Ora juntando o “fascista” com o Ultramar, decorria que também tínhamos
sido uns perigosos e horripilantes “colonialistas”, “imperialistas” e outros
“istas”, de muitíssimo má catadura e lembrança!
Lembro-me, ainda, de ver o Infante D. Henrique vilipendiado como um
putativo pederasta em tempos, note-se, em que a denominação de “gay” não tinha
ainda feito o seu glorioso percurso…
Espero que já dá para se fazer a ligação.
Seguidamente devemos a considerar a Constituição de 1976 (CR).
Esta constituição, de raiz marxista, estava e está razoavelmente
“armadilhada”.
Dois aspectos merecem realce, na medida em que afectam negativamente a
nossa relação com o Mar.
O primeiro tem a ver com a preponderância que deu aos sindicatos e à
permissividade em que permite que os mesmos possam ser correias de transmissão
de partidos políticos – o que deveria ser proibido.
Resultou daqui que as reivindicações, muitas delas selvagens, ajudaram a
destruir as empresas ligadas ao mar e a não tornar atrativo qualquer
investimento nesta área.
Por outro lado, existe um “liberalíssimo” capítulo na CR, relativamente
a “Direitos, Liberdades e Garantias” que, além de demagógico e inexequível, não
tem qualquer contrapeso no que respeita a “Deveres, Responsabilidades e
Obrigações”, de que a CR é, praticamente omissa.
Ou seja, o português tem direito a tudo e dever a nada (excepto a pagar
impostos)!
Ora trabalhar no mar não é propriamente uma “pêra doce”, é duro e é
preciso saber.
Pois até o saber se tem ido, pois estas coisas não se dão bem com
soluções de continuidade…
Resumindo e concluindo, quem tem direito a tudo acaba a não querer fazer
nada!
Finalmente, numa confrangedora atitude suicida e de erro geopolítico
crasso, abandonámo-nos nos “braços” da CEE, onde cometemos asneiras sucessivas,
uma dos quais foi o de nos agacharmos junto do eixo franco-alemão (agora quase
só alemão), o mais continentalista possível!
Ou seja nem sequer nos aliámos a países da orla marítima como nós,
essencialmente, somos.
Eu juro que não sei por – que - raio de livros é que os nossos políticos
estudaram (se é que algum), ou que mestres tiveram, mas o facto de serem
recorrentes nas asneiras já passou a ser uma evidência.

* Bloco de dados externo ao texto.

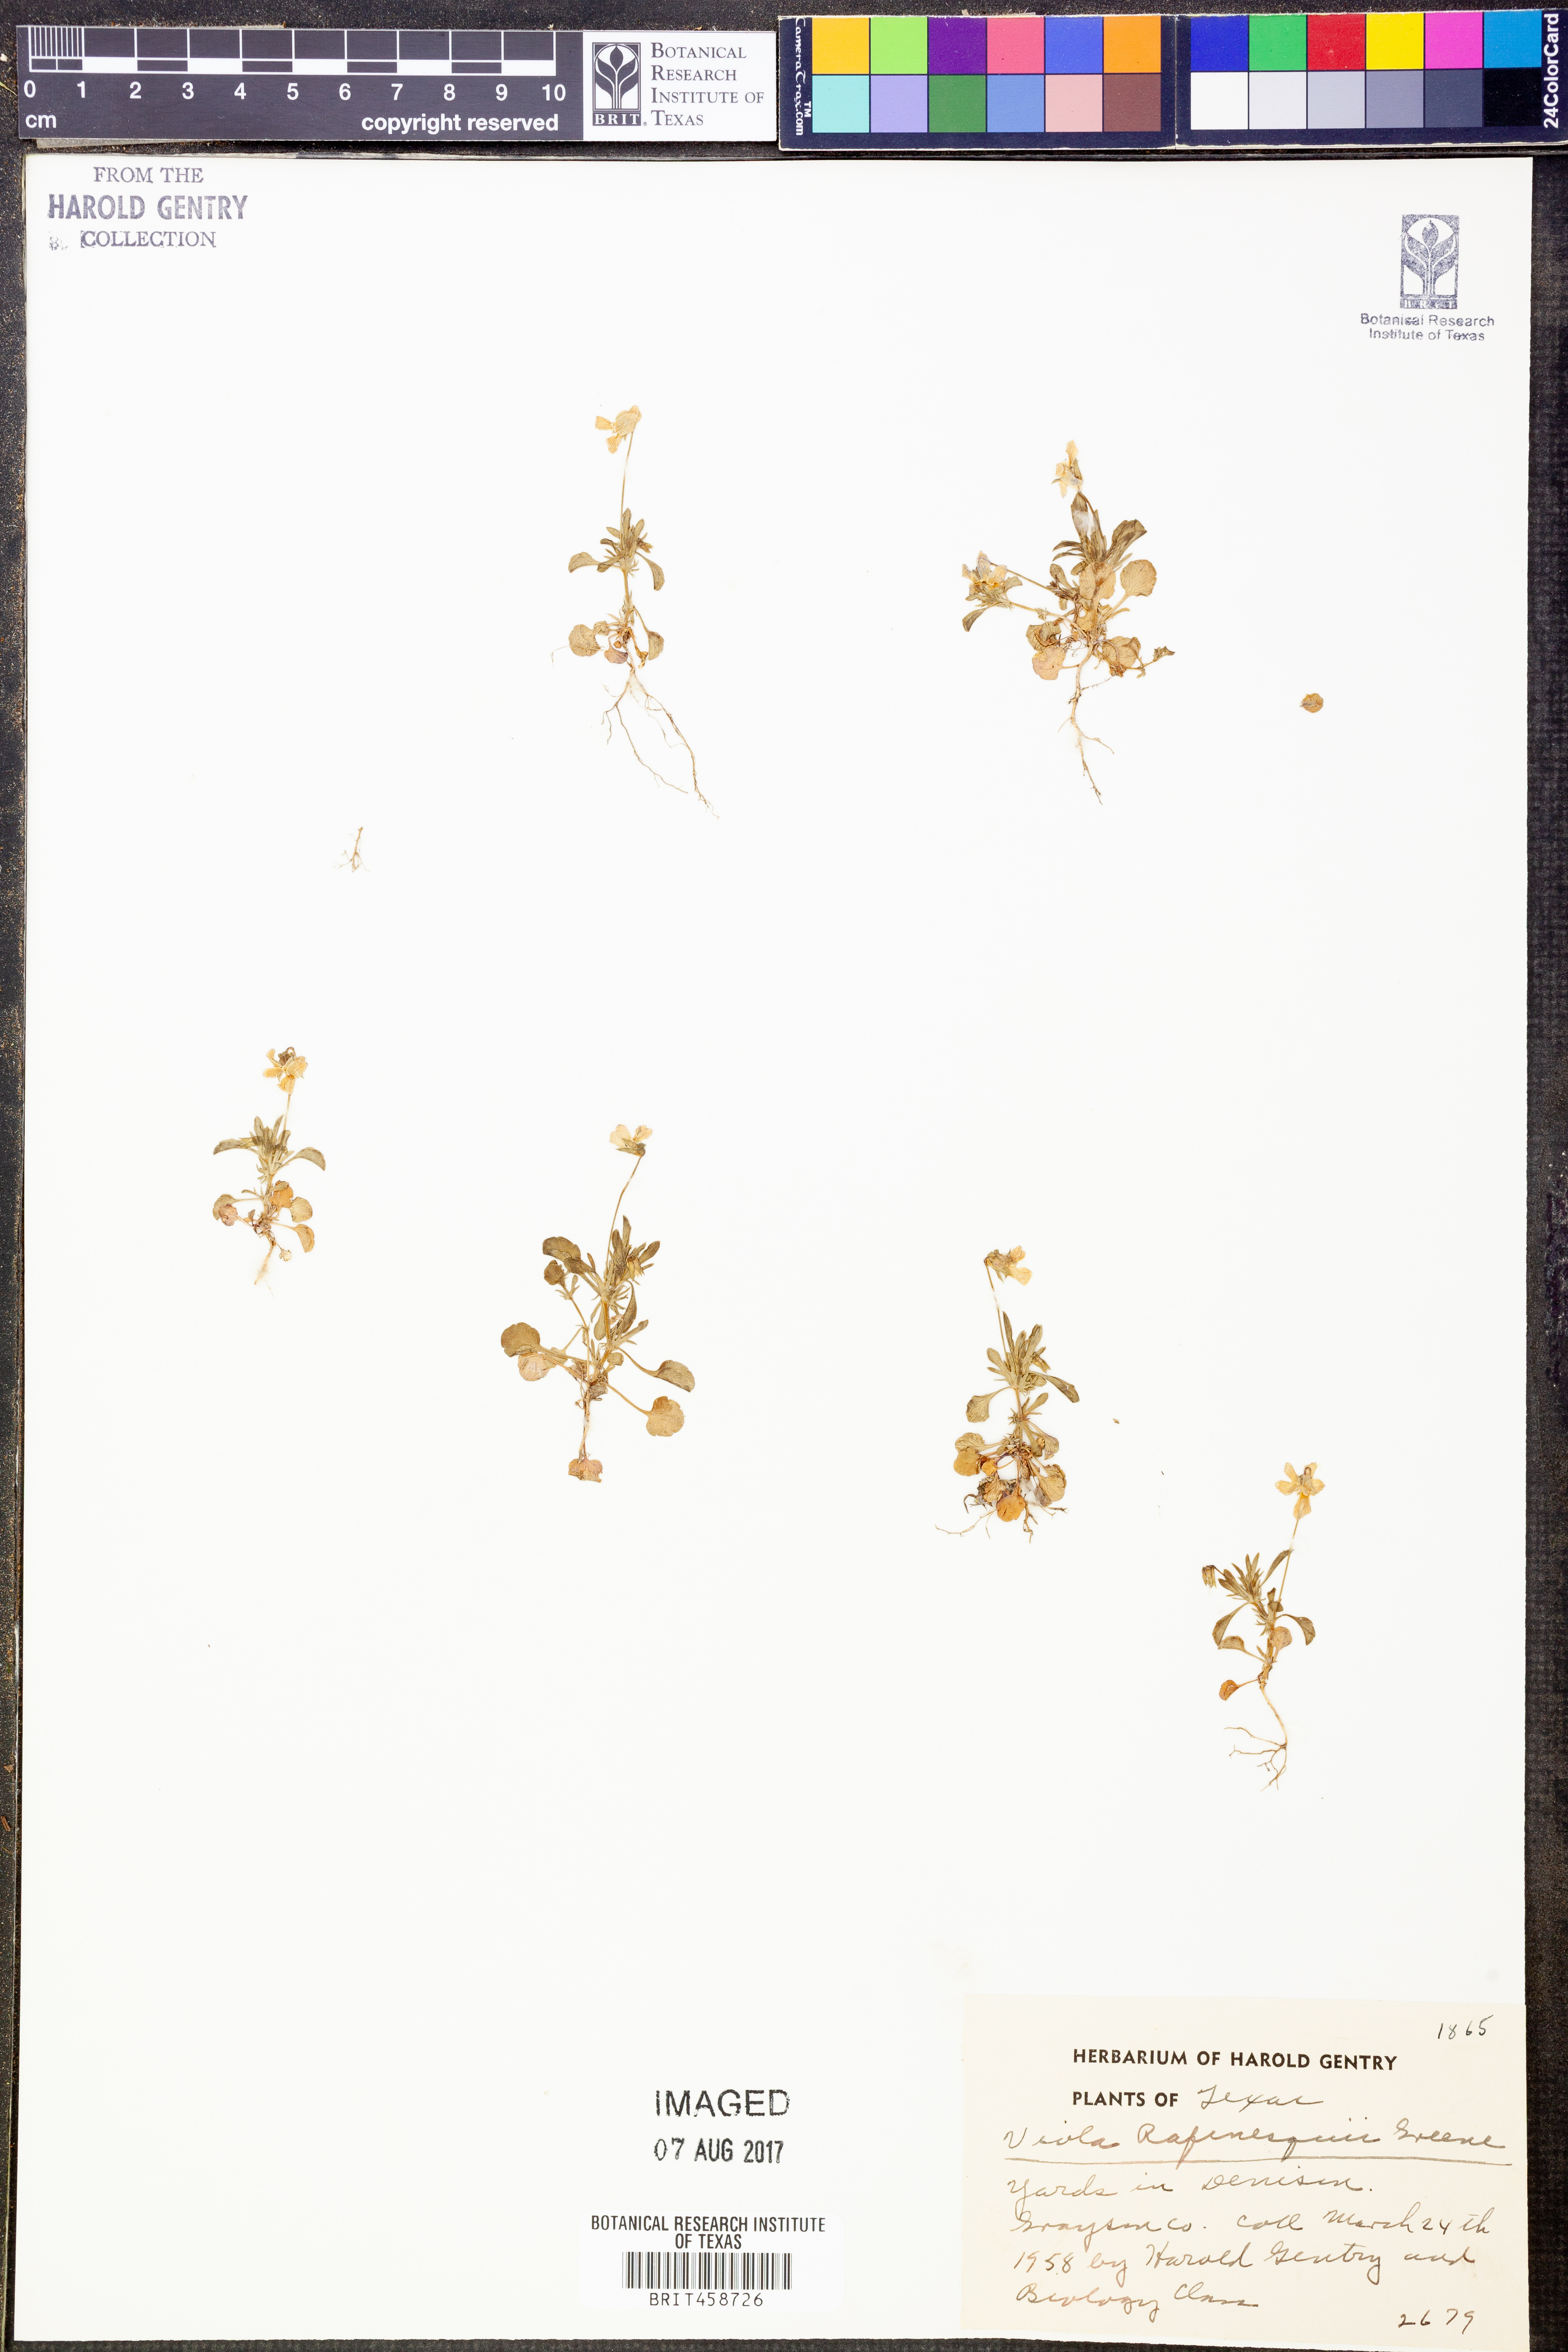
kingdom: Plantae
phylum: Tracheophyta
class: Magnoliopsida
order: Malpighiales
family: Violaceae
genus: Viola
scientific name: Viola rafinesquei
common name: American field pansy
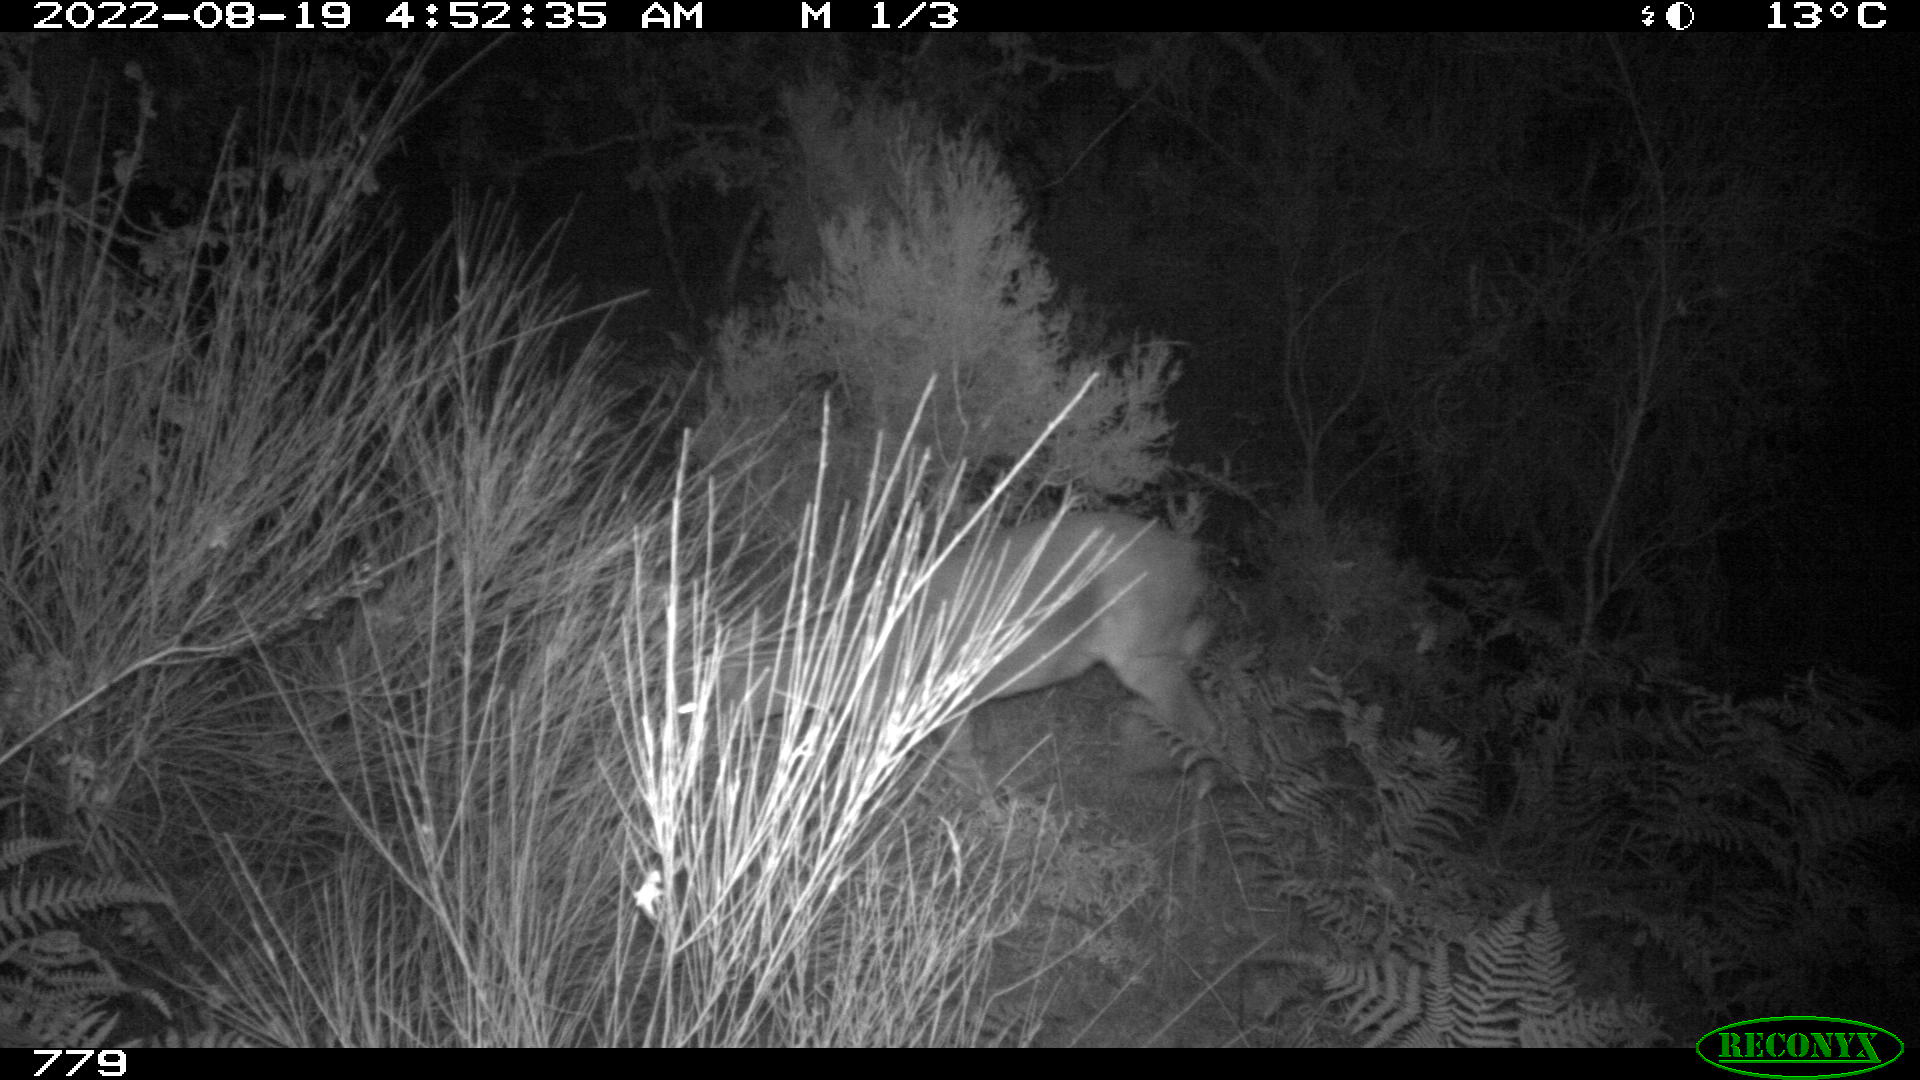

E insistem.
Com tudo o que acabo de descrever (e fiquei pela rama) verifica-se que o
País fez 180º de volta na sua estratégia seis vezes centenária, ficando de
costas para o mar.
Tal até se verificou no desporto e no turismo: sendo o turismo a nossa
maior indústria, só há poucos anos se construíram marinas e os navios de
cruzeiro passaram a frequentar os nossos portos; e os desportos náuticos, “congelados”
em duas décadas, passaram a sair do “gueto” quando a juventude descobriu e
aderiu ao surf…
Por tudo isto, caros leitores, poderei estar enganado, mas enquanto não
ultrapassarmos as questões ideológicas apontadas e não fizermos uma saponária doutrinária
a tudo o resto, a Nação dos Portugueses não volta ao Mar.
Mesmo que venha a haver muitos milhões para investir.
E quando e se, um dia o fizermos – e Portugal está preso por pontas –
vamos voltar a ter vontade de defender o que nos pertence.
Desde que fomos às Canárias que nos contestam e tentam roubar o Mar. O
que está em causa, agora, é a nossa ZEE e a extensão da Plataforma Continental
(Açores e Madeira estão no meio).
São os próximos “ventos da História”…
O nosso D. Francisco de Almeida nunca deixou de estar actual.
[1] Proposta submetida à ONU em 11 de Maio de 2009.